* Start ENTRIES SHOWN *
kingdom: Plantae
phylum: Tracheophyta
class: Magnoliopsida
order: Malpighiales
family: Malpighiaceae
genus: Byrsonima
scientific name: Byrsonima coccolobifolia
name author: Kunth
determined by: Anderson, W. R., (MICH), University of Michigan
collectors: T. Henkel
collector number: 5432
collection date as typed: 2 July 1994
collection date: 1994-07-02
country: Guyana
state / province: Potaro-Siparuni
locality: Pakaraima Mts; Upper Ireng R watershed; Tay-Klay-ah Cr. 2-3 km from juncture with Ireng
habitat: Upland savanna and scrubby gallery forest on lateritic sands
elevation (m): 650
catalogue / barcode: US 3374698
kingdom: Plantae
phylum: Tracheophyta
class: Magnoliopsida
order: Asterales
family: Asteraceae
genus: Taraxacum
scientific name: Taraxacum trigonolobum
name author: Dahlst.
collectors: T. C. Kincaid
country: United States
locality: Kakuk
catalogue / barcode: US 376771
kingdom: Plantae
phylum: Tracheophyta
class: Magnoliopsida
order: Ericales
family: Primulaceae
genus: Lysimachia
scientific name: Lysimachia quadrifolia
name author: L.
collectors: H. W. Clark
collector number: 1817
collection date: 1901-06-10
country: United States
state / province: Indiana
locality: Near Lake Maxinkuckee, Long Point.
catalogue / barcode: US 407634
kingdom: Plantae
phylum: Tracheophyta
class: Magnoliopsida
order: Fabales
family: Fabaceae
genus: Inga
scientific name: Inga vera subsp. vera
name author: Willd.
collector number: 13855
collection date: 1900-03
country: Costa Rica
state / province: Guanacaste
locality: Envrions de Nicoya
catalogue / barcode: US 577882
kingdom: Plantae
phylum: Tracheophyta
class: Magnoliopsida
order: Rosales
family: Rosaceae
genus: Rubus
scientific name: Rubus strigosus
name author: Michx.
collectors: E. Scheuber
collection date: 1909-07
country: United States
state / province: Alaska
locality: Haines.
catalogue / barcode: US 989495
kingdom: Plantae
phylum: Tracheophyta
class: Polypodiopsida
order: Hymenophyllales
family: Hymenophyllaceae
* End ENTRIES SHOWN *
SET EXERCISE: Present every one of the lines above as a numbered list, omitting any blank lines.

ANSWER BELOW:
1. kingdom: Plantae
2. phylum: Tracheophyta
3. class: Magnoliopsida
4. order: Malpighiales
5. family: Malpighiaceae
6. genus: Byrsonima
7. scientific name: Byrsonima coccolobifolia
8. name author: Kunth
9. determined by: Anderson, W. R., (MICH), University of Michigan
10. collectors: T. Henkel
11. collector number: 5432
12. collection date as typed: 2 July 1994
13. collection date: 1994-07-02
14. country: Guyana
15. state / province: Potaro-Siparuni
16. locality: Pakaraima Mts; Upper Ireng R watershed; Tay-Klay-ah Cr. 2-3 km from juncture with Ireng
17. habitat: Upland savanna and scrubby gallery forest on lateritic sands
18. elevation (m): 650
19. catalogue / barcode: US 3374698
20. kingdom: Plantae
21. phylum: Tracheophyta
22. class: Magnoliopsida
23. order: Asterales
24. family: Asteraceae
25. genus: Taraxacum
26. scientific name: Taraxacum trigonolobum
27. name author: Dahlst.
28. collectors: T. C. Kincaid
29. country: United States
30. locality: Kakuk
31. catalogue / barcode: US 376771
32. kingdom: Plantae
33. phylum: Tracheophyta
34. class: Magnoliopsida
35. order: Ericales
36. family: Primulaceae
37. genus: Lysimachia
38. scientific name: Lysimachia quadrifolia
39. name author: L.
40. collectors: H. W. Clark
41. collector number: 1817
42. collection date: 1901-06-10
43. country: United States
44. state / province: Indiana
45. locality: Near Lake Maxinkuckee, Long Point.
46. catalogue / barcode: US 407634
47. kingdom: Plantae
48. phylum: Tracheophyta
49. class: Magnoliopsida
50. order: Fabales
51. family: Fabaceae
52. genus: Inga
53. scientific name: Inga vera subsp. vera
54. name author: Willd.
55. collector number: 13855
56. collection date: 1900-03
57. country: Costa Rica
58. state / province: Guanacaste
59. locality: Envrions de Nicoya
60. catalogue / barcode: US 577882
61. kingdom: Plantae
62. phylum: Tracheophyta
63. class: Magnoliopsida
64. order: Rosales
65. family: Rosaceae
66. genus: Rubus
67. scientific name: Rubus strigosus
68. name author: Michx.
69. collectors: E. Scheuber
70. collection date: 1909-07
71. country: United States
72. state / province: Alaska
73. locality: Haines.
74. catalogue / barcode: US 989495
75. kingdom: Plantae
76. phylum: Tracheophyta
77. class: Polypodiopsida
78. order: Hymenophyllales
79. family: Hymenophyllaceae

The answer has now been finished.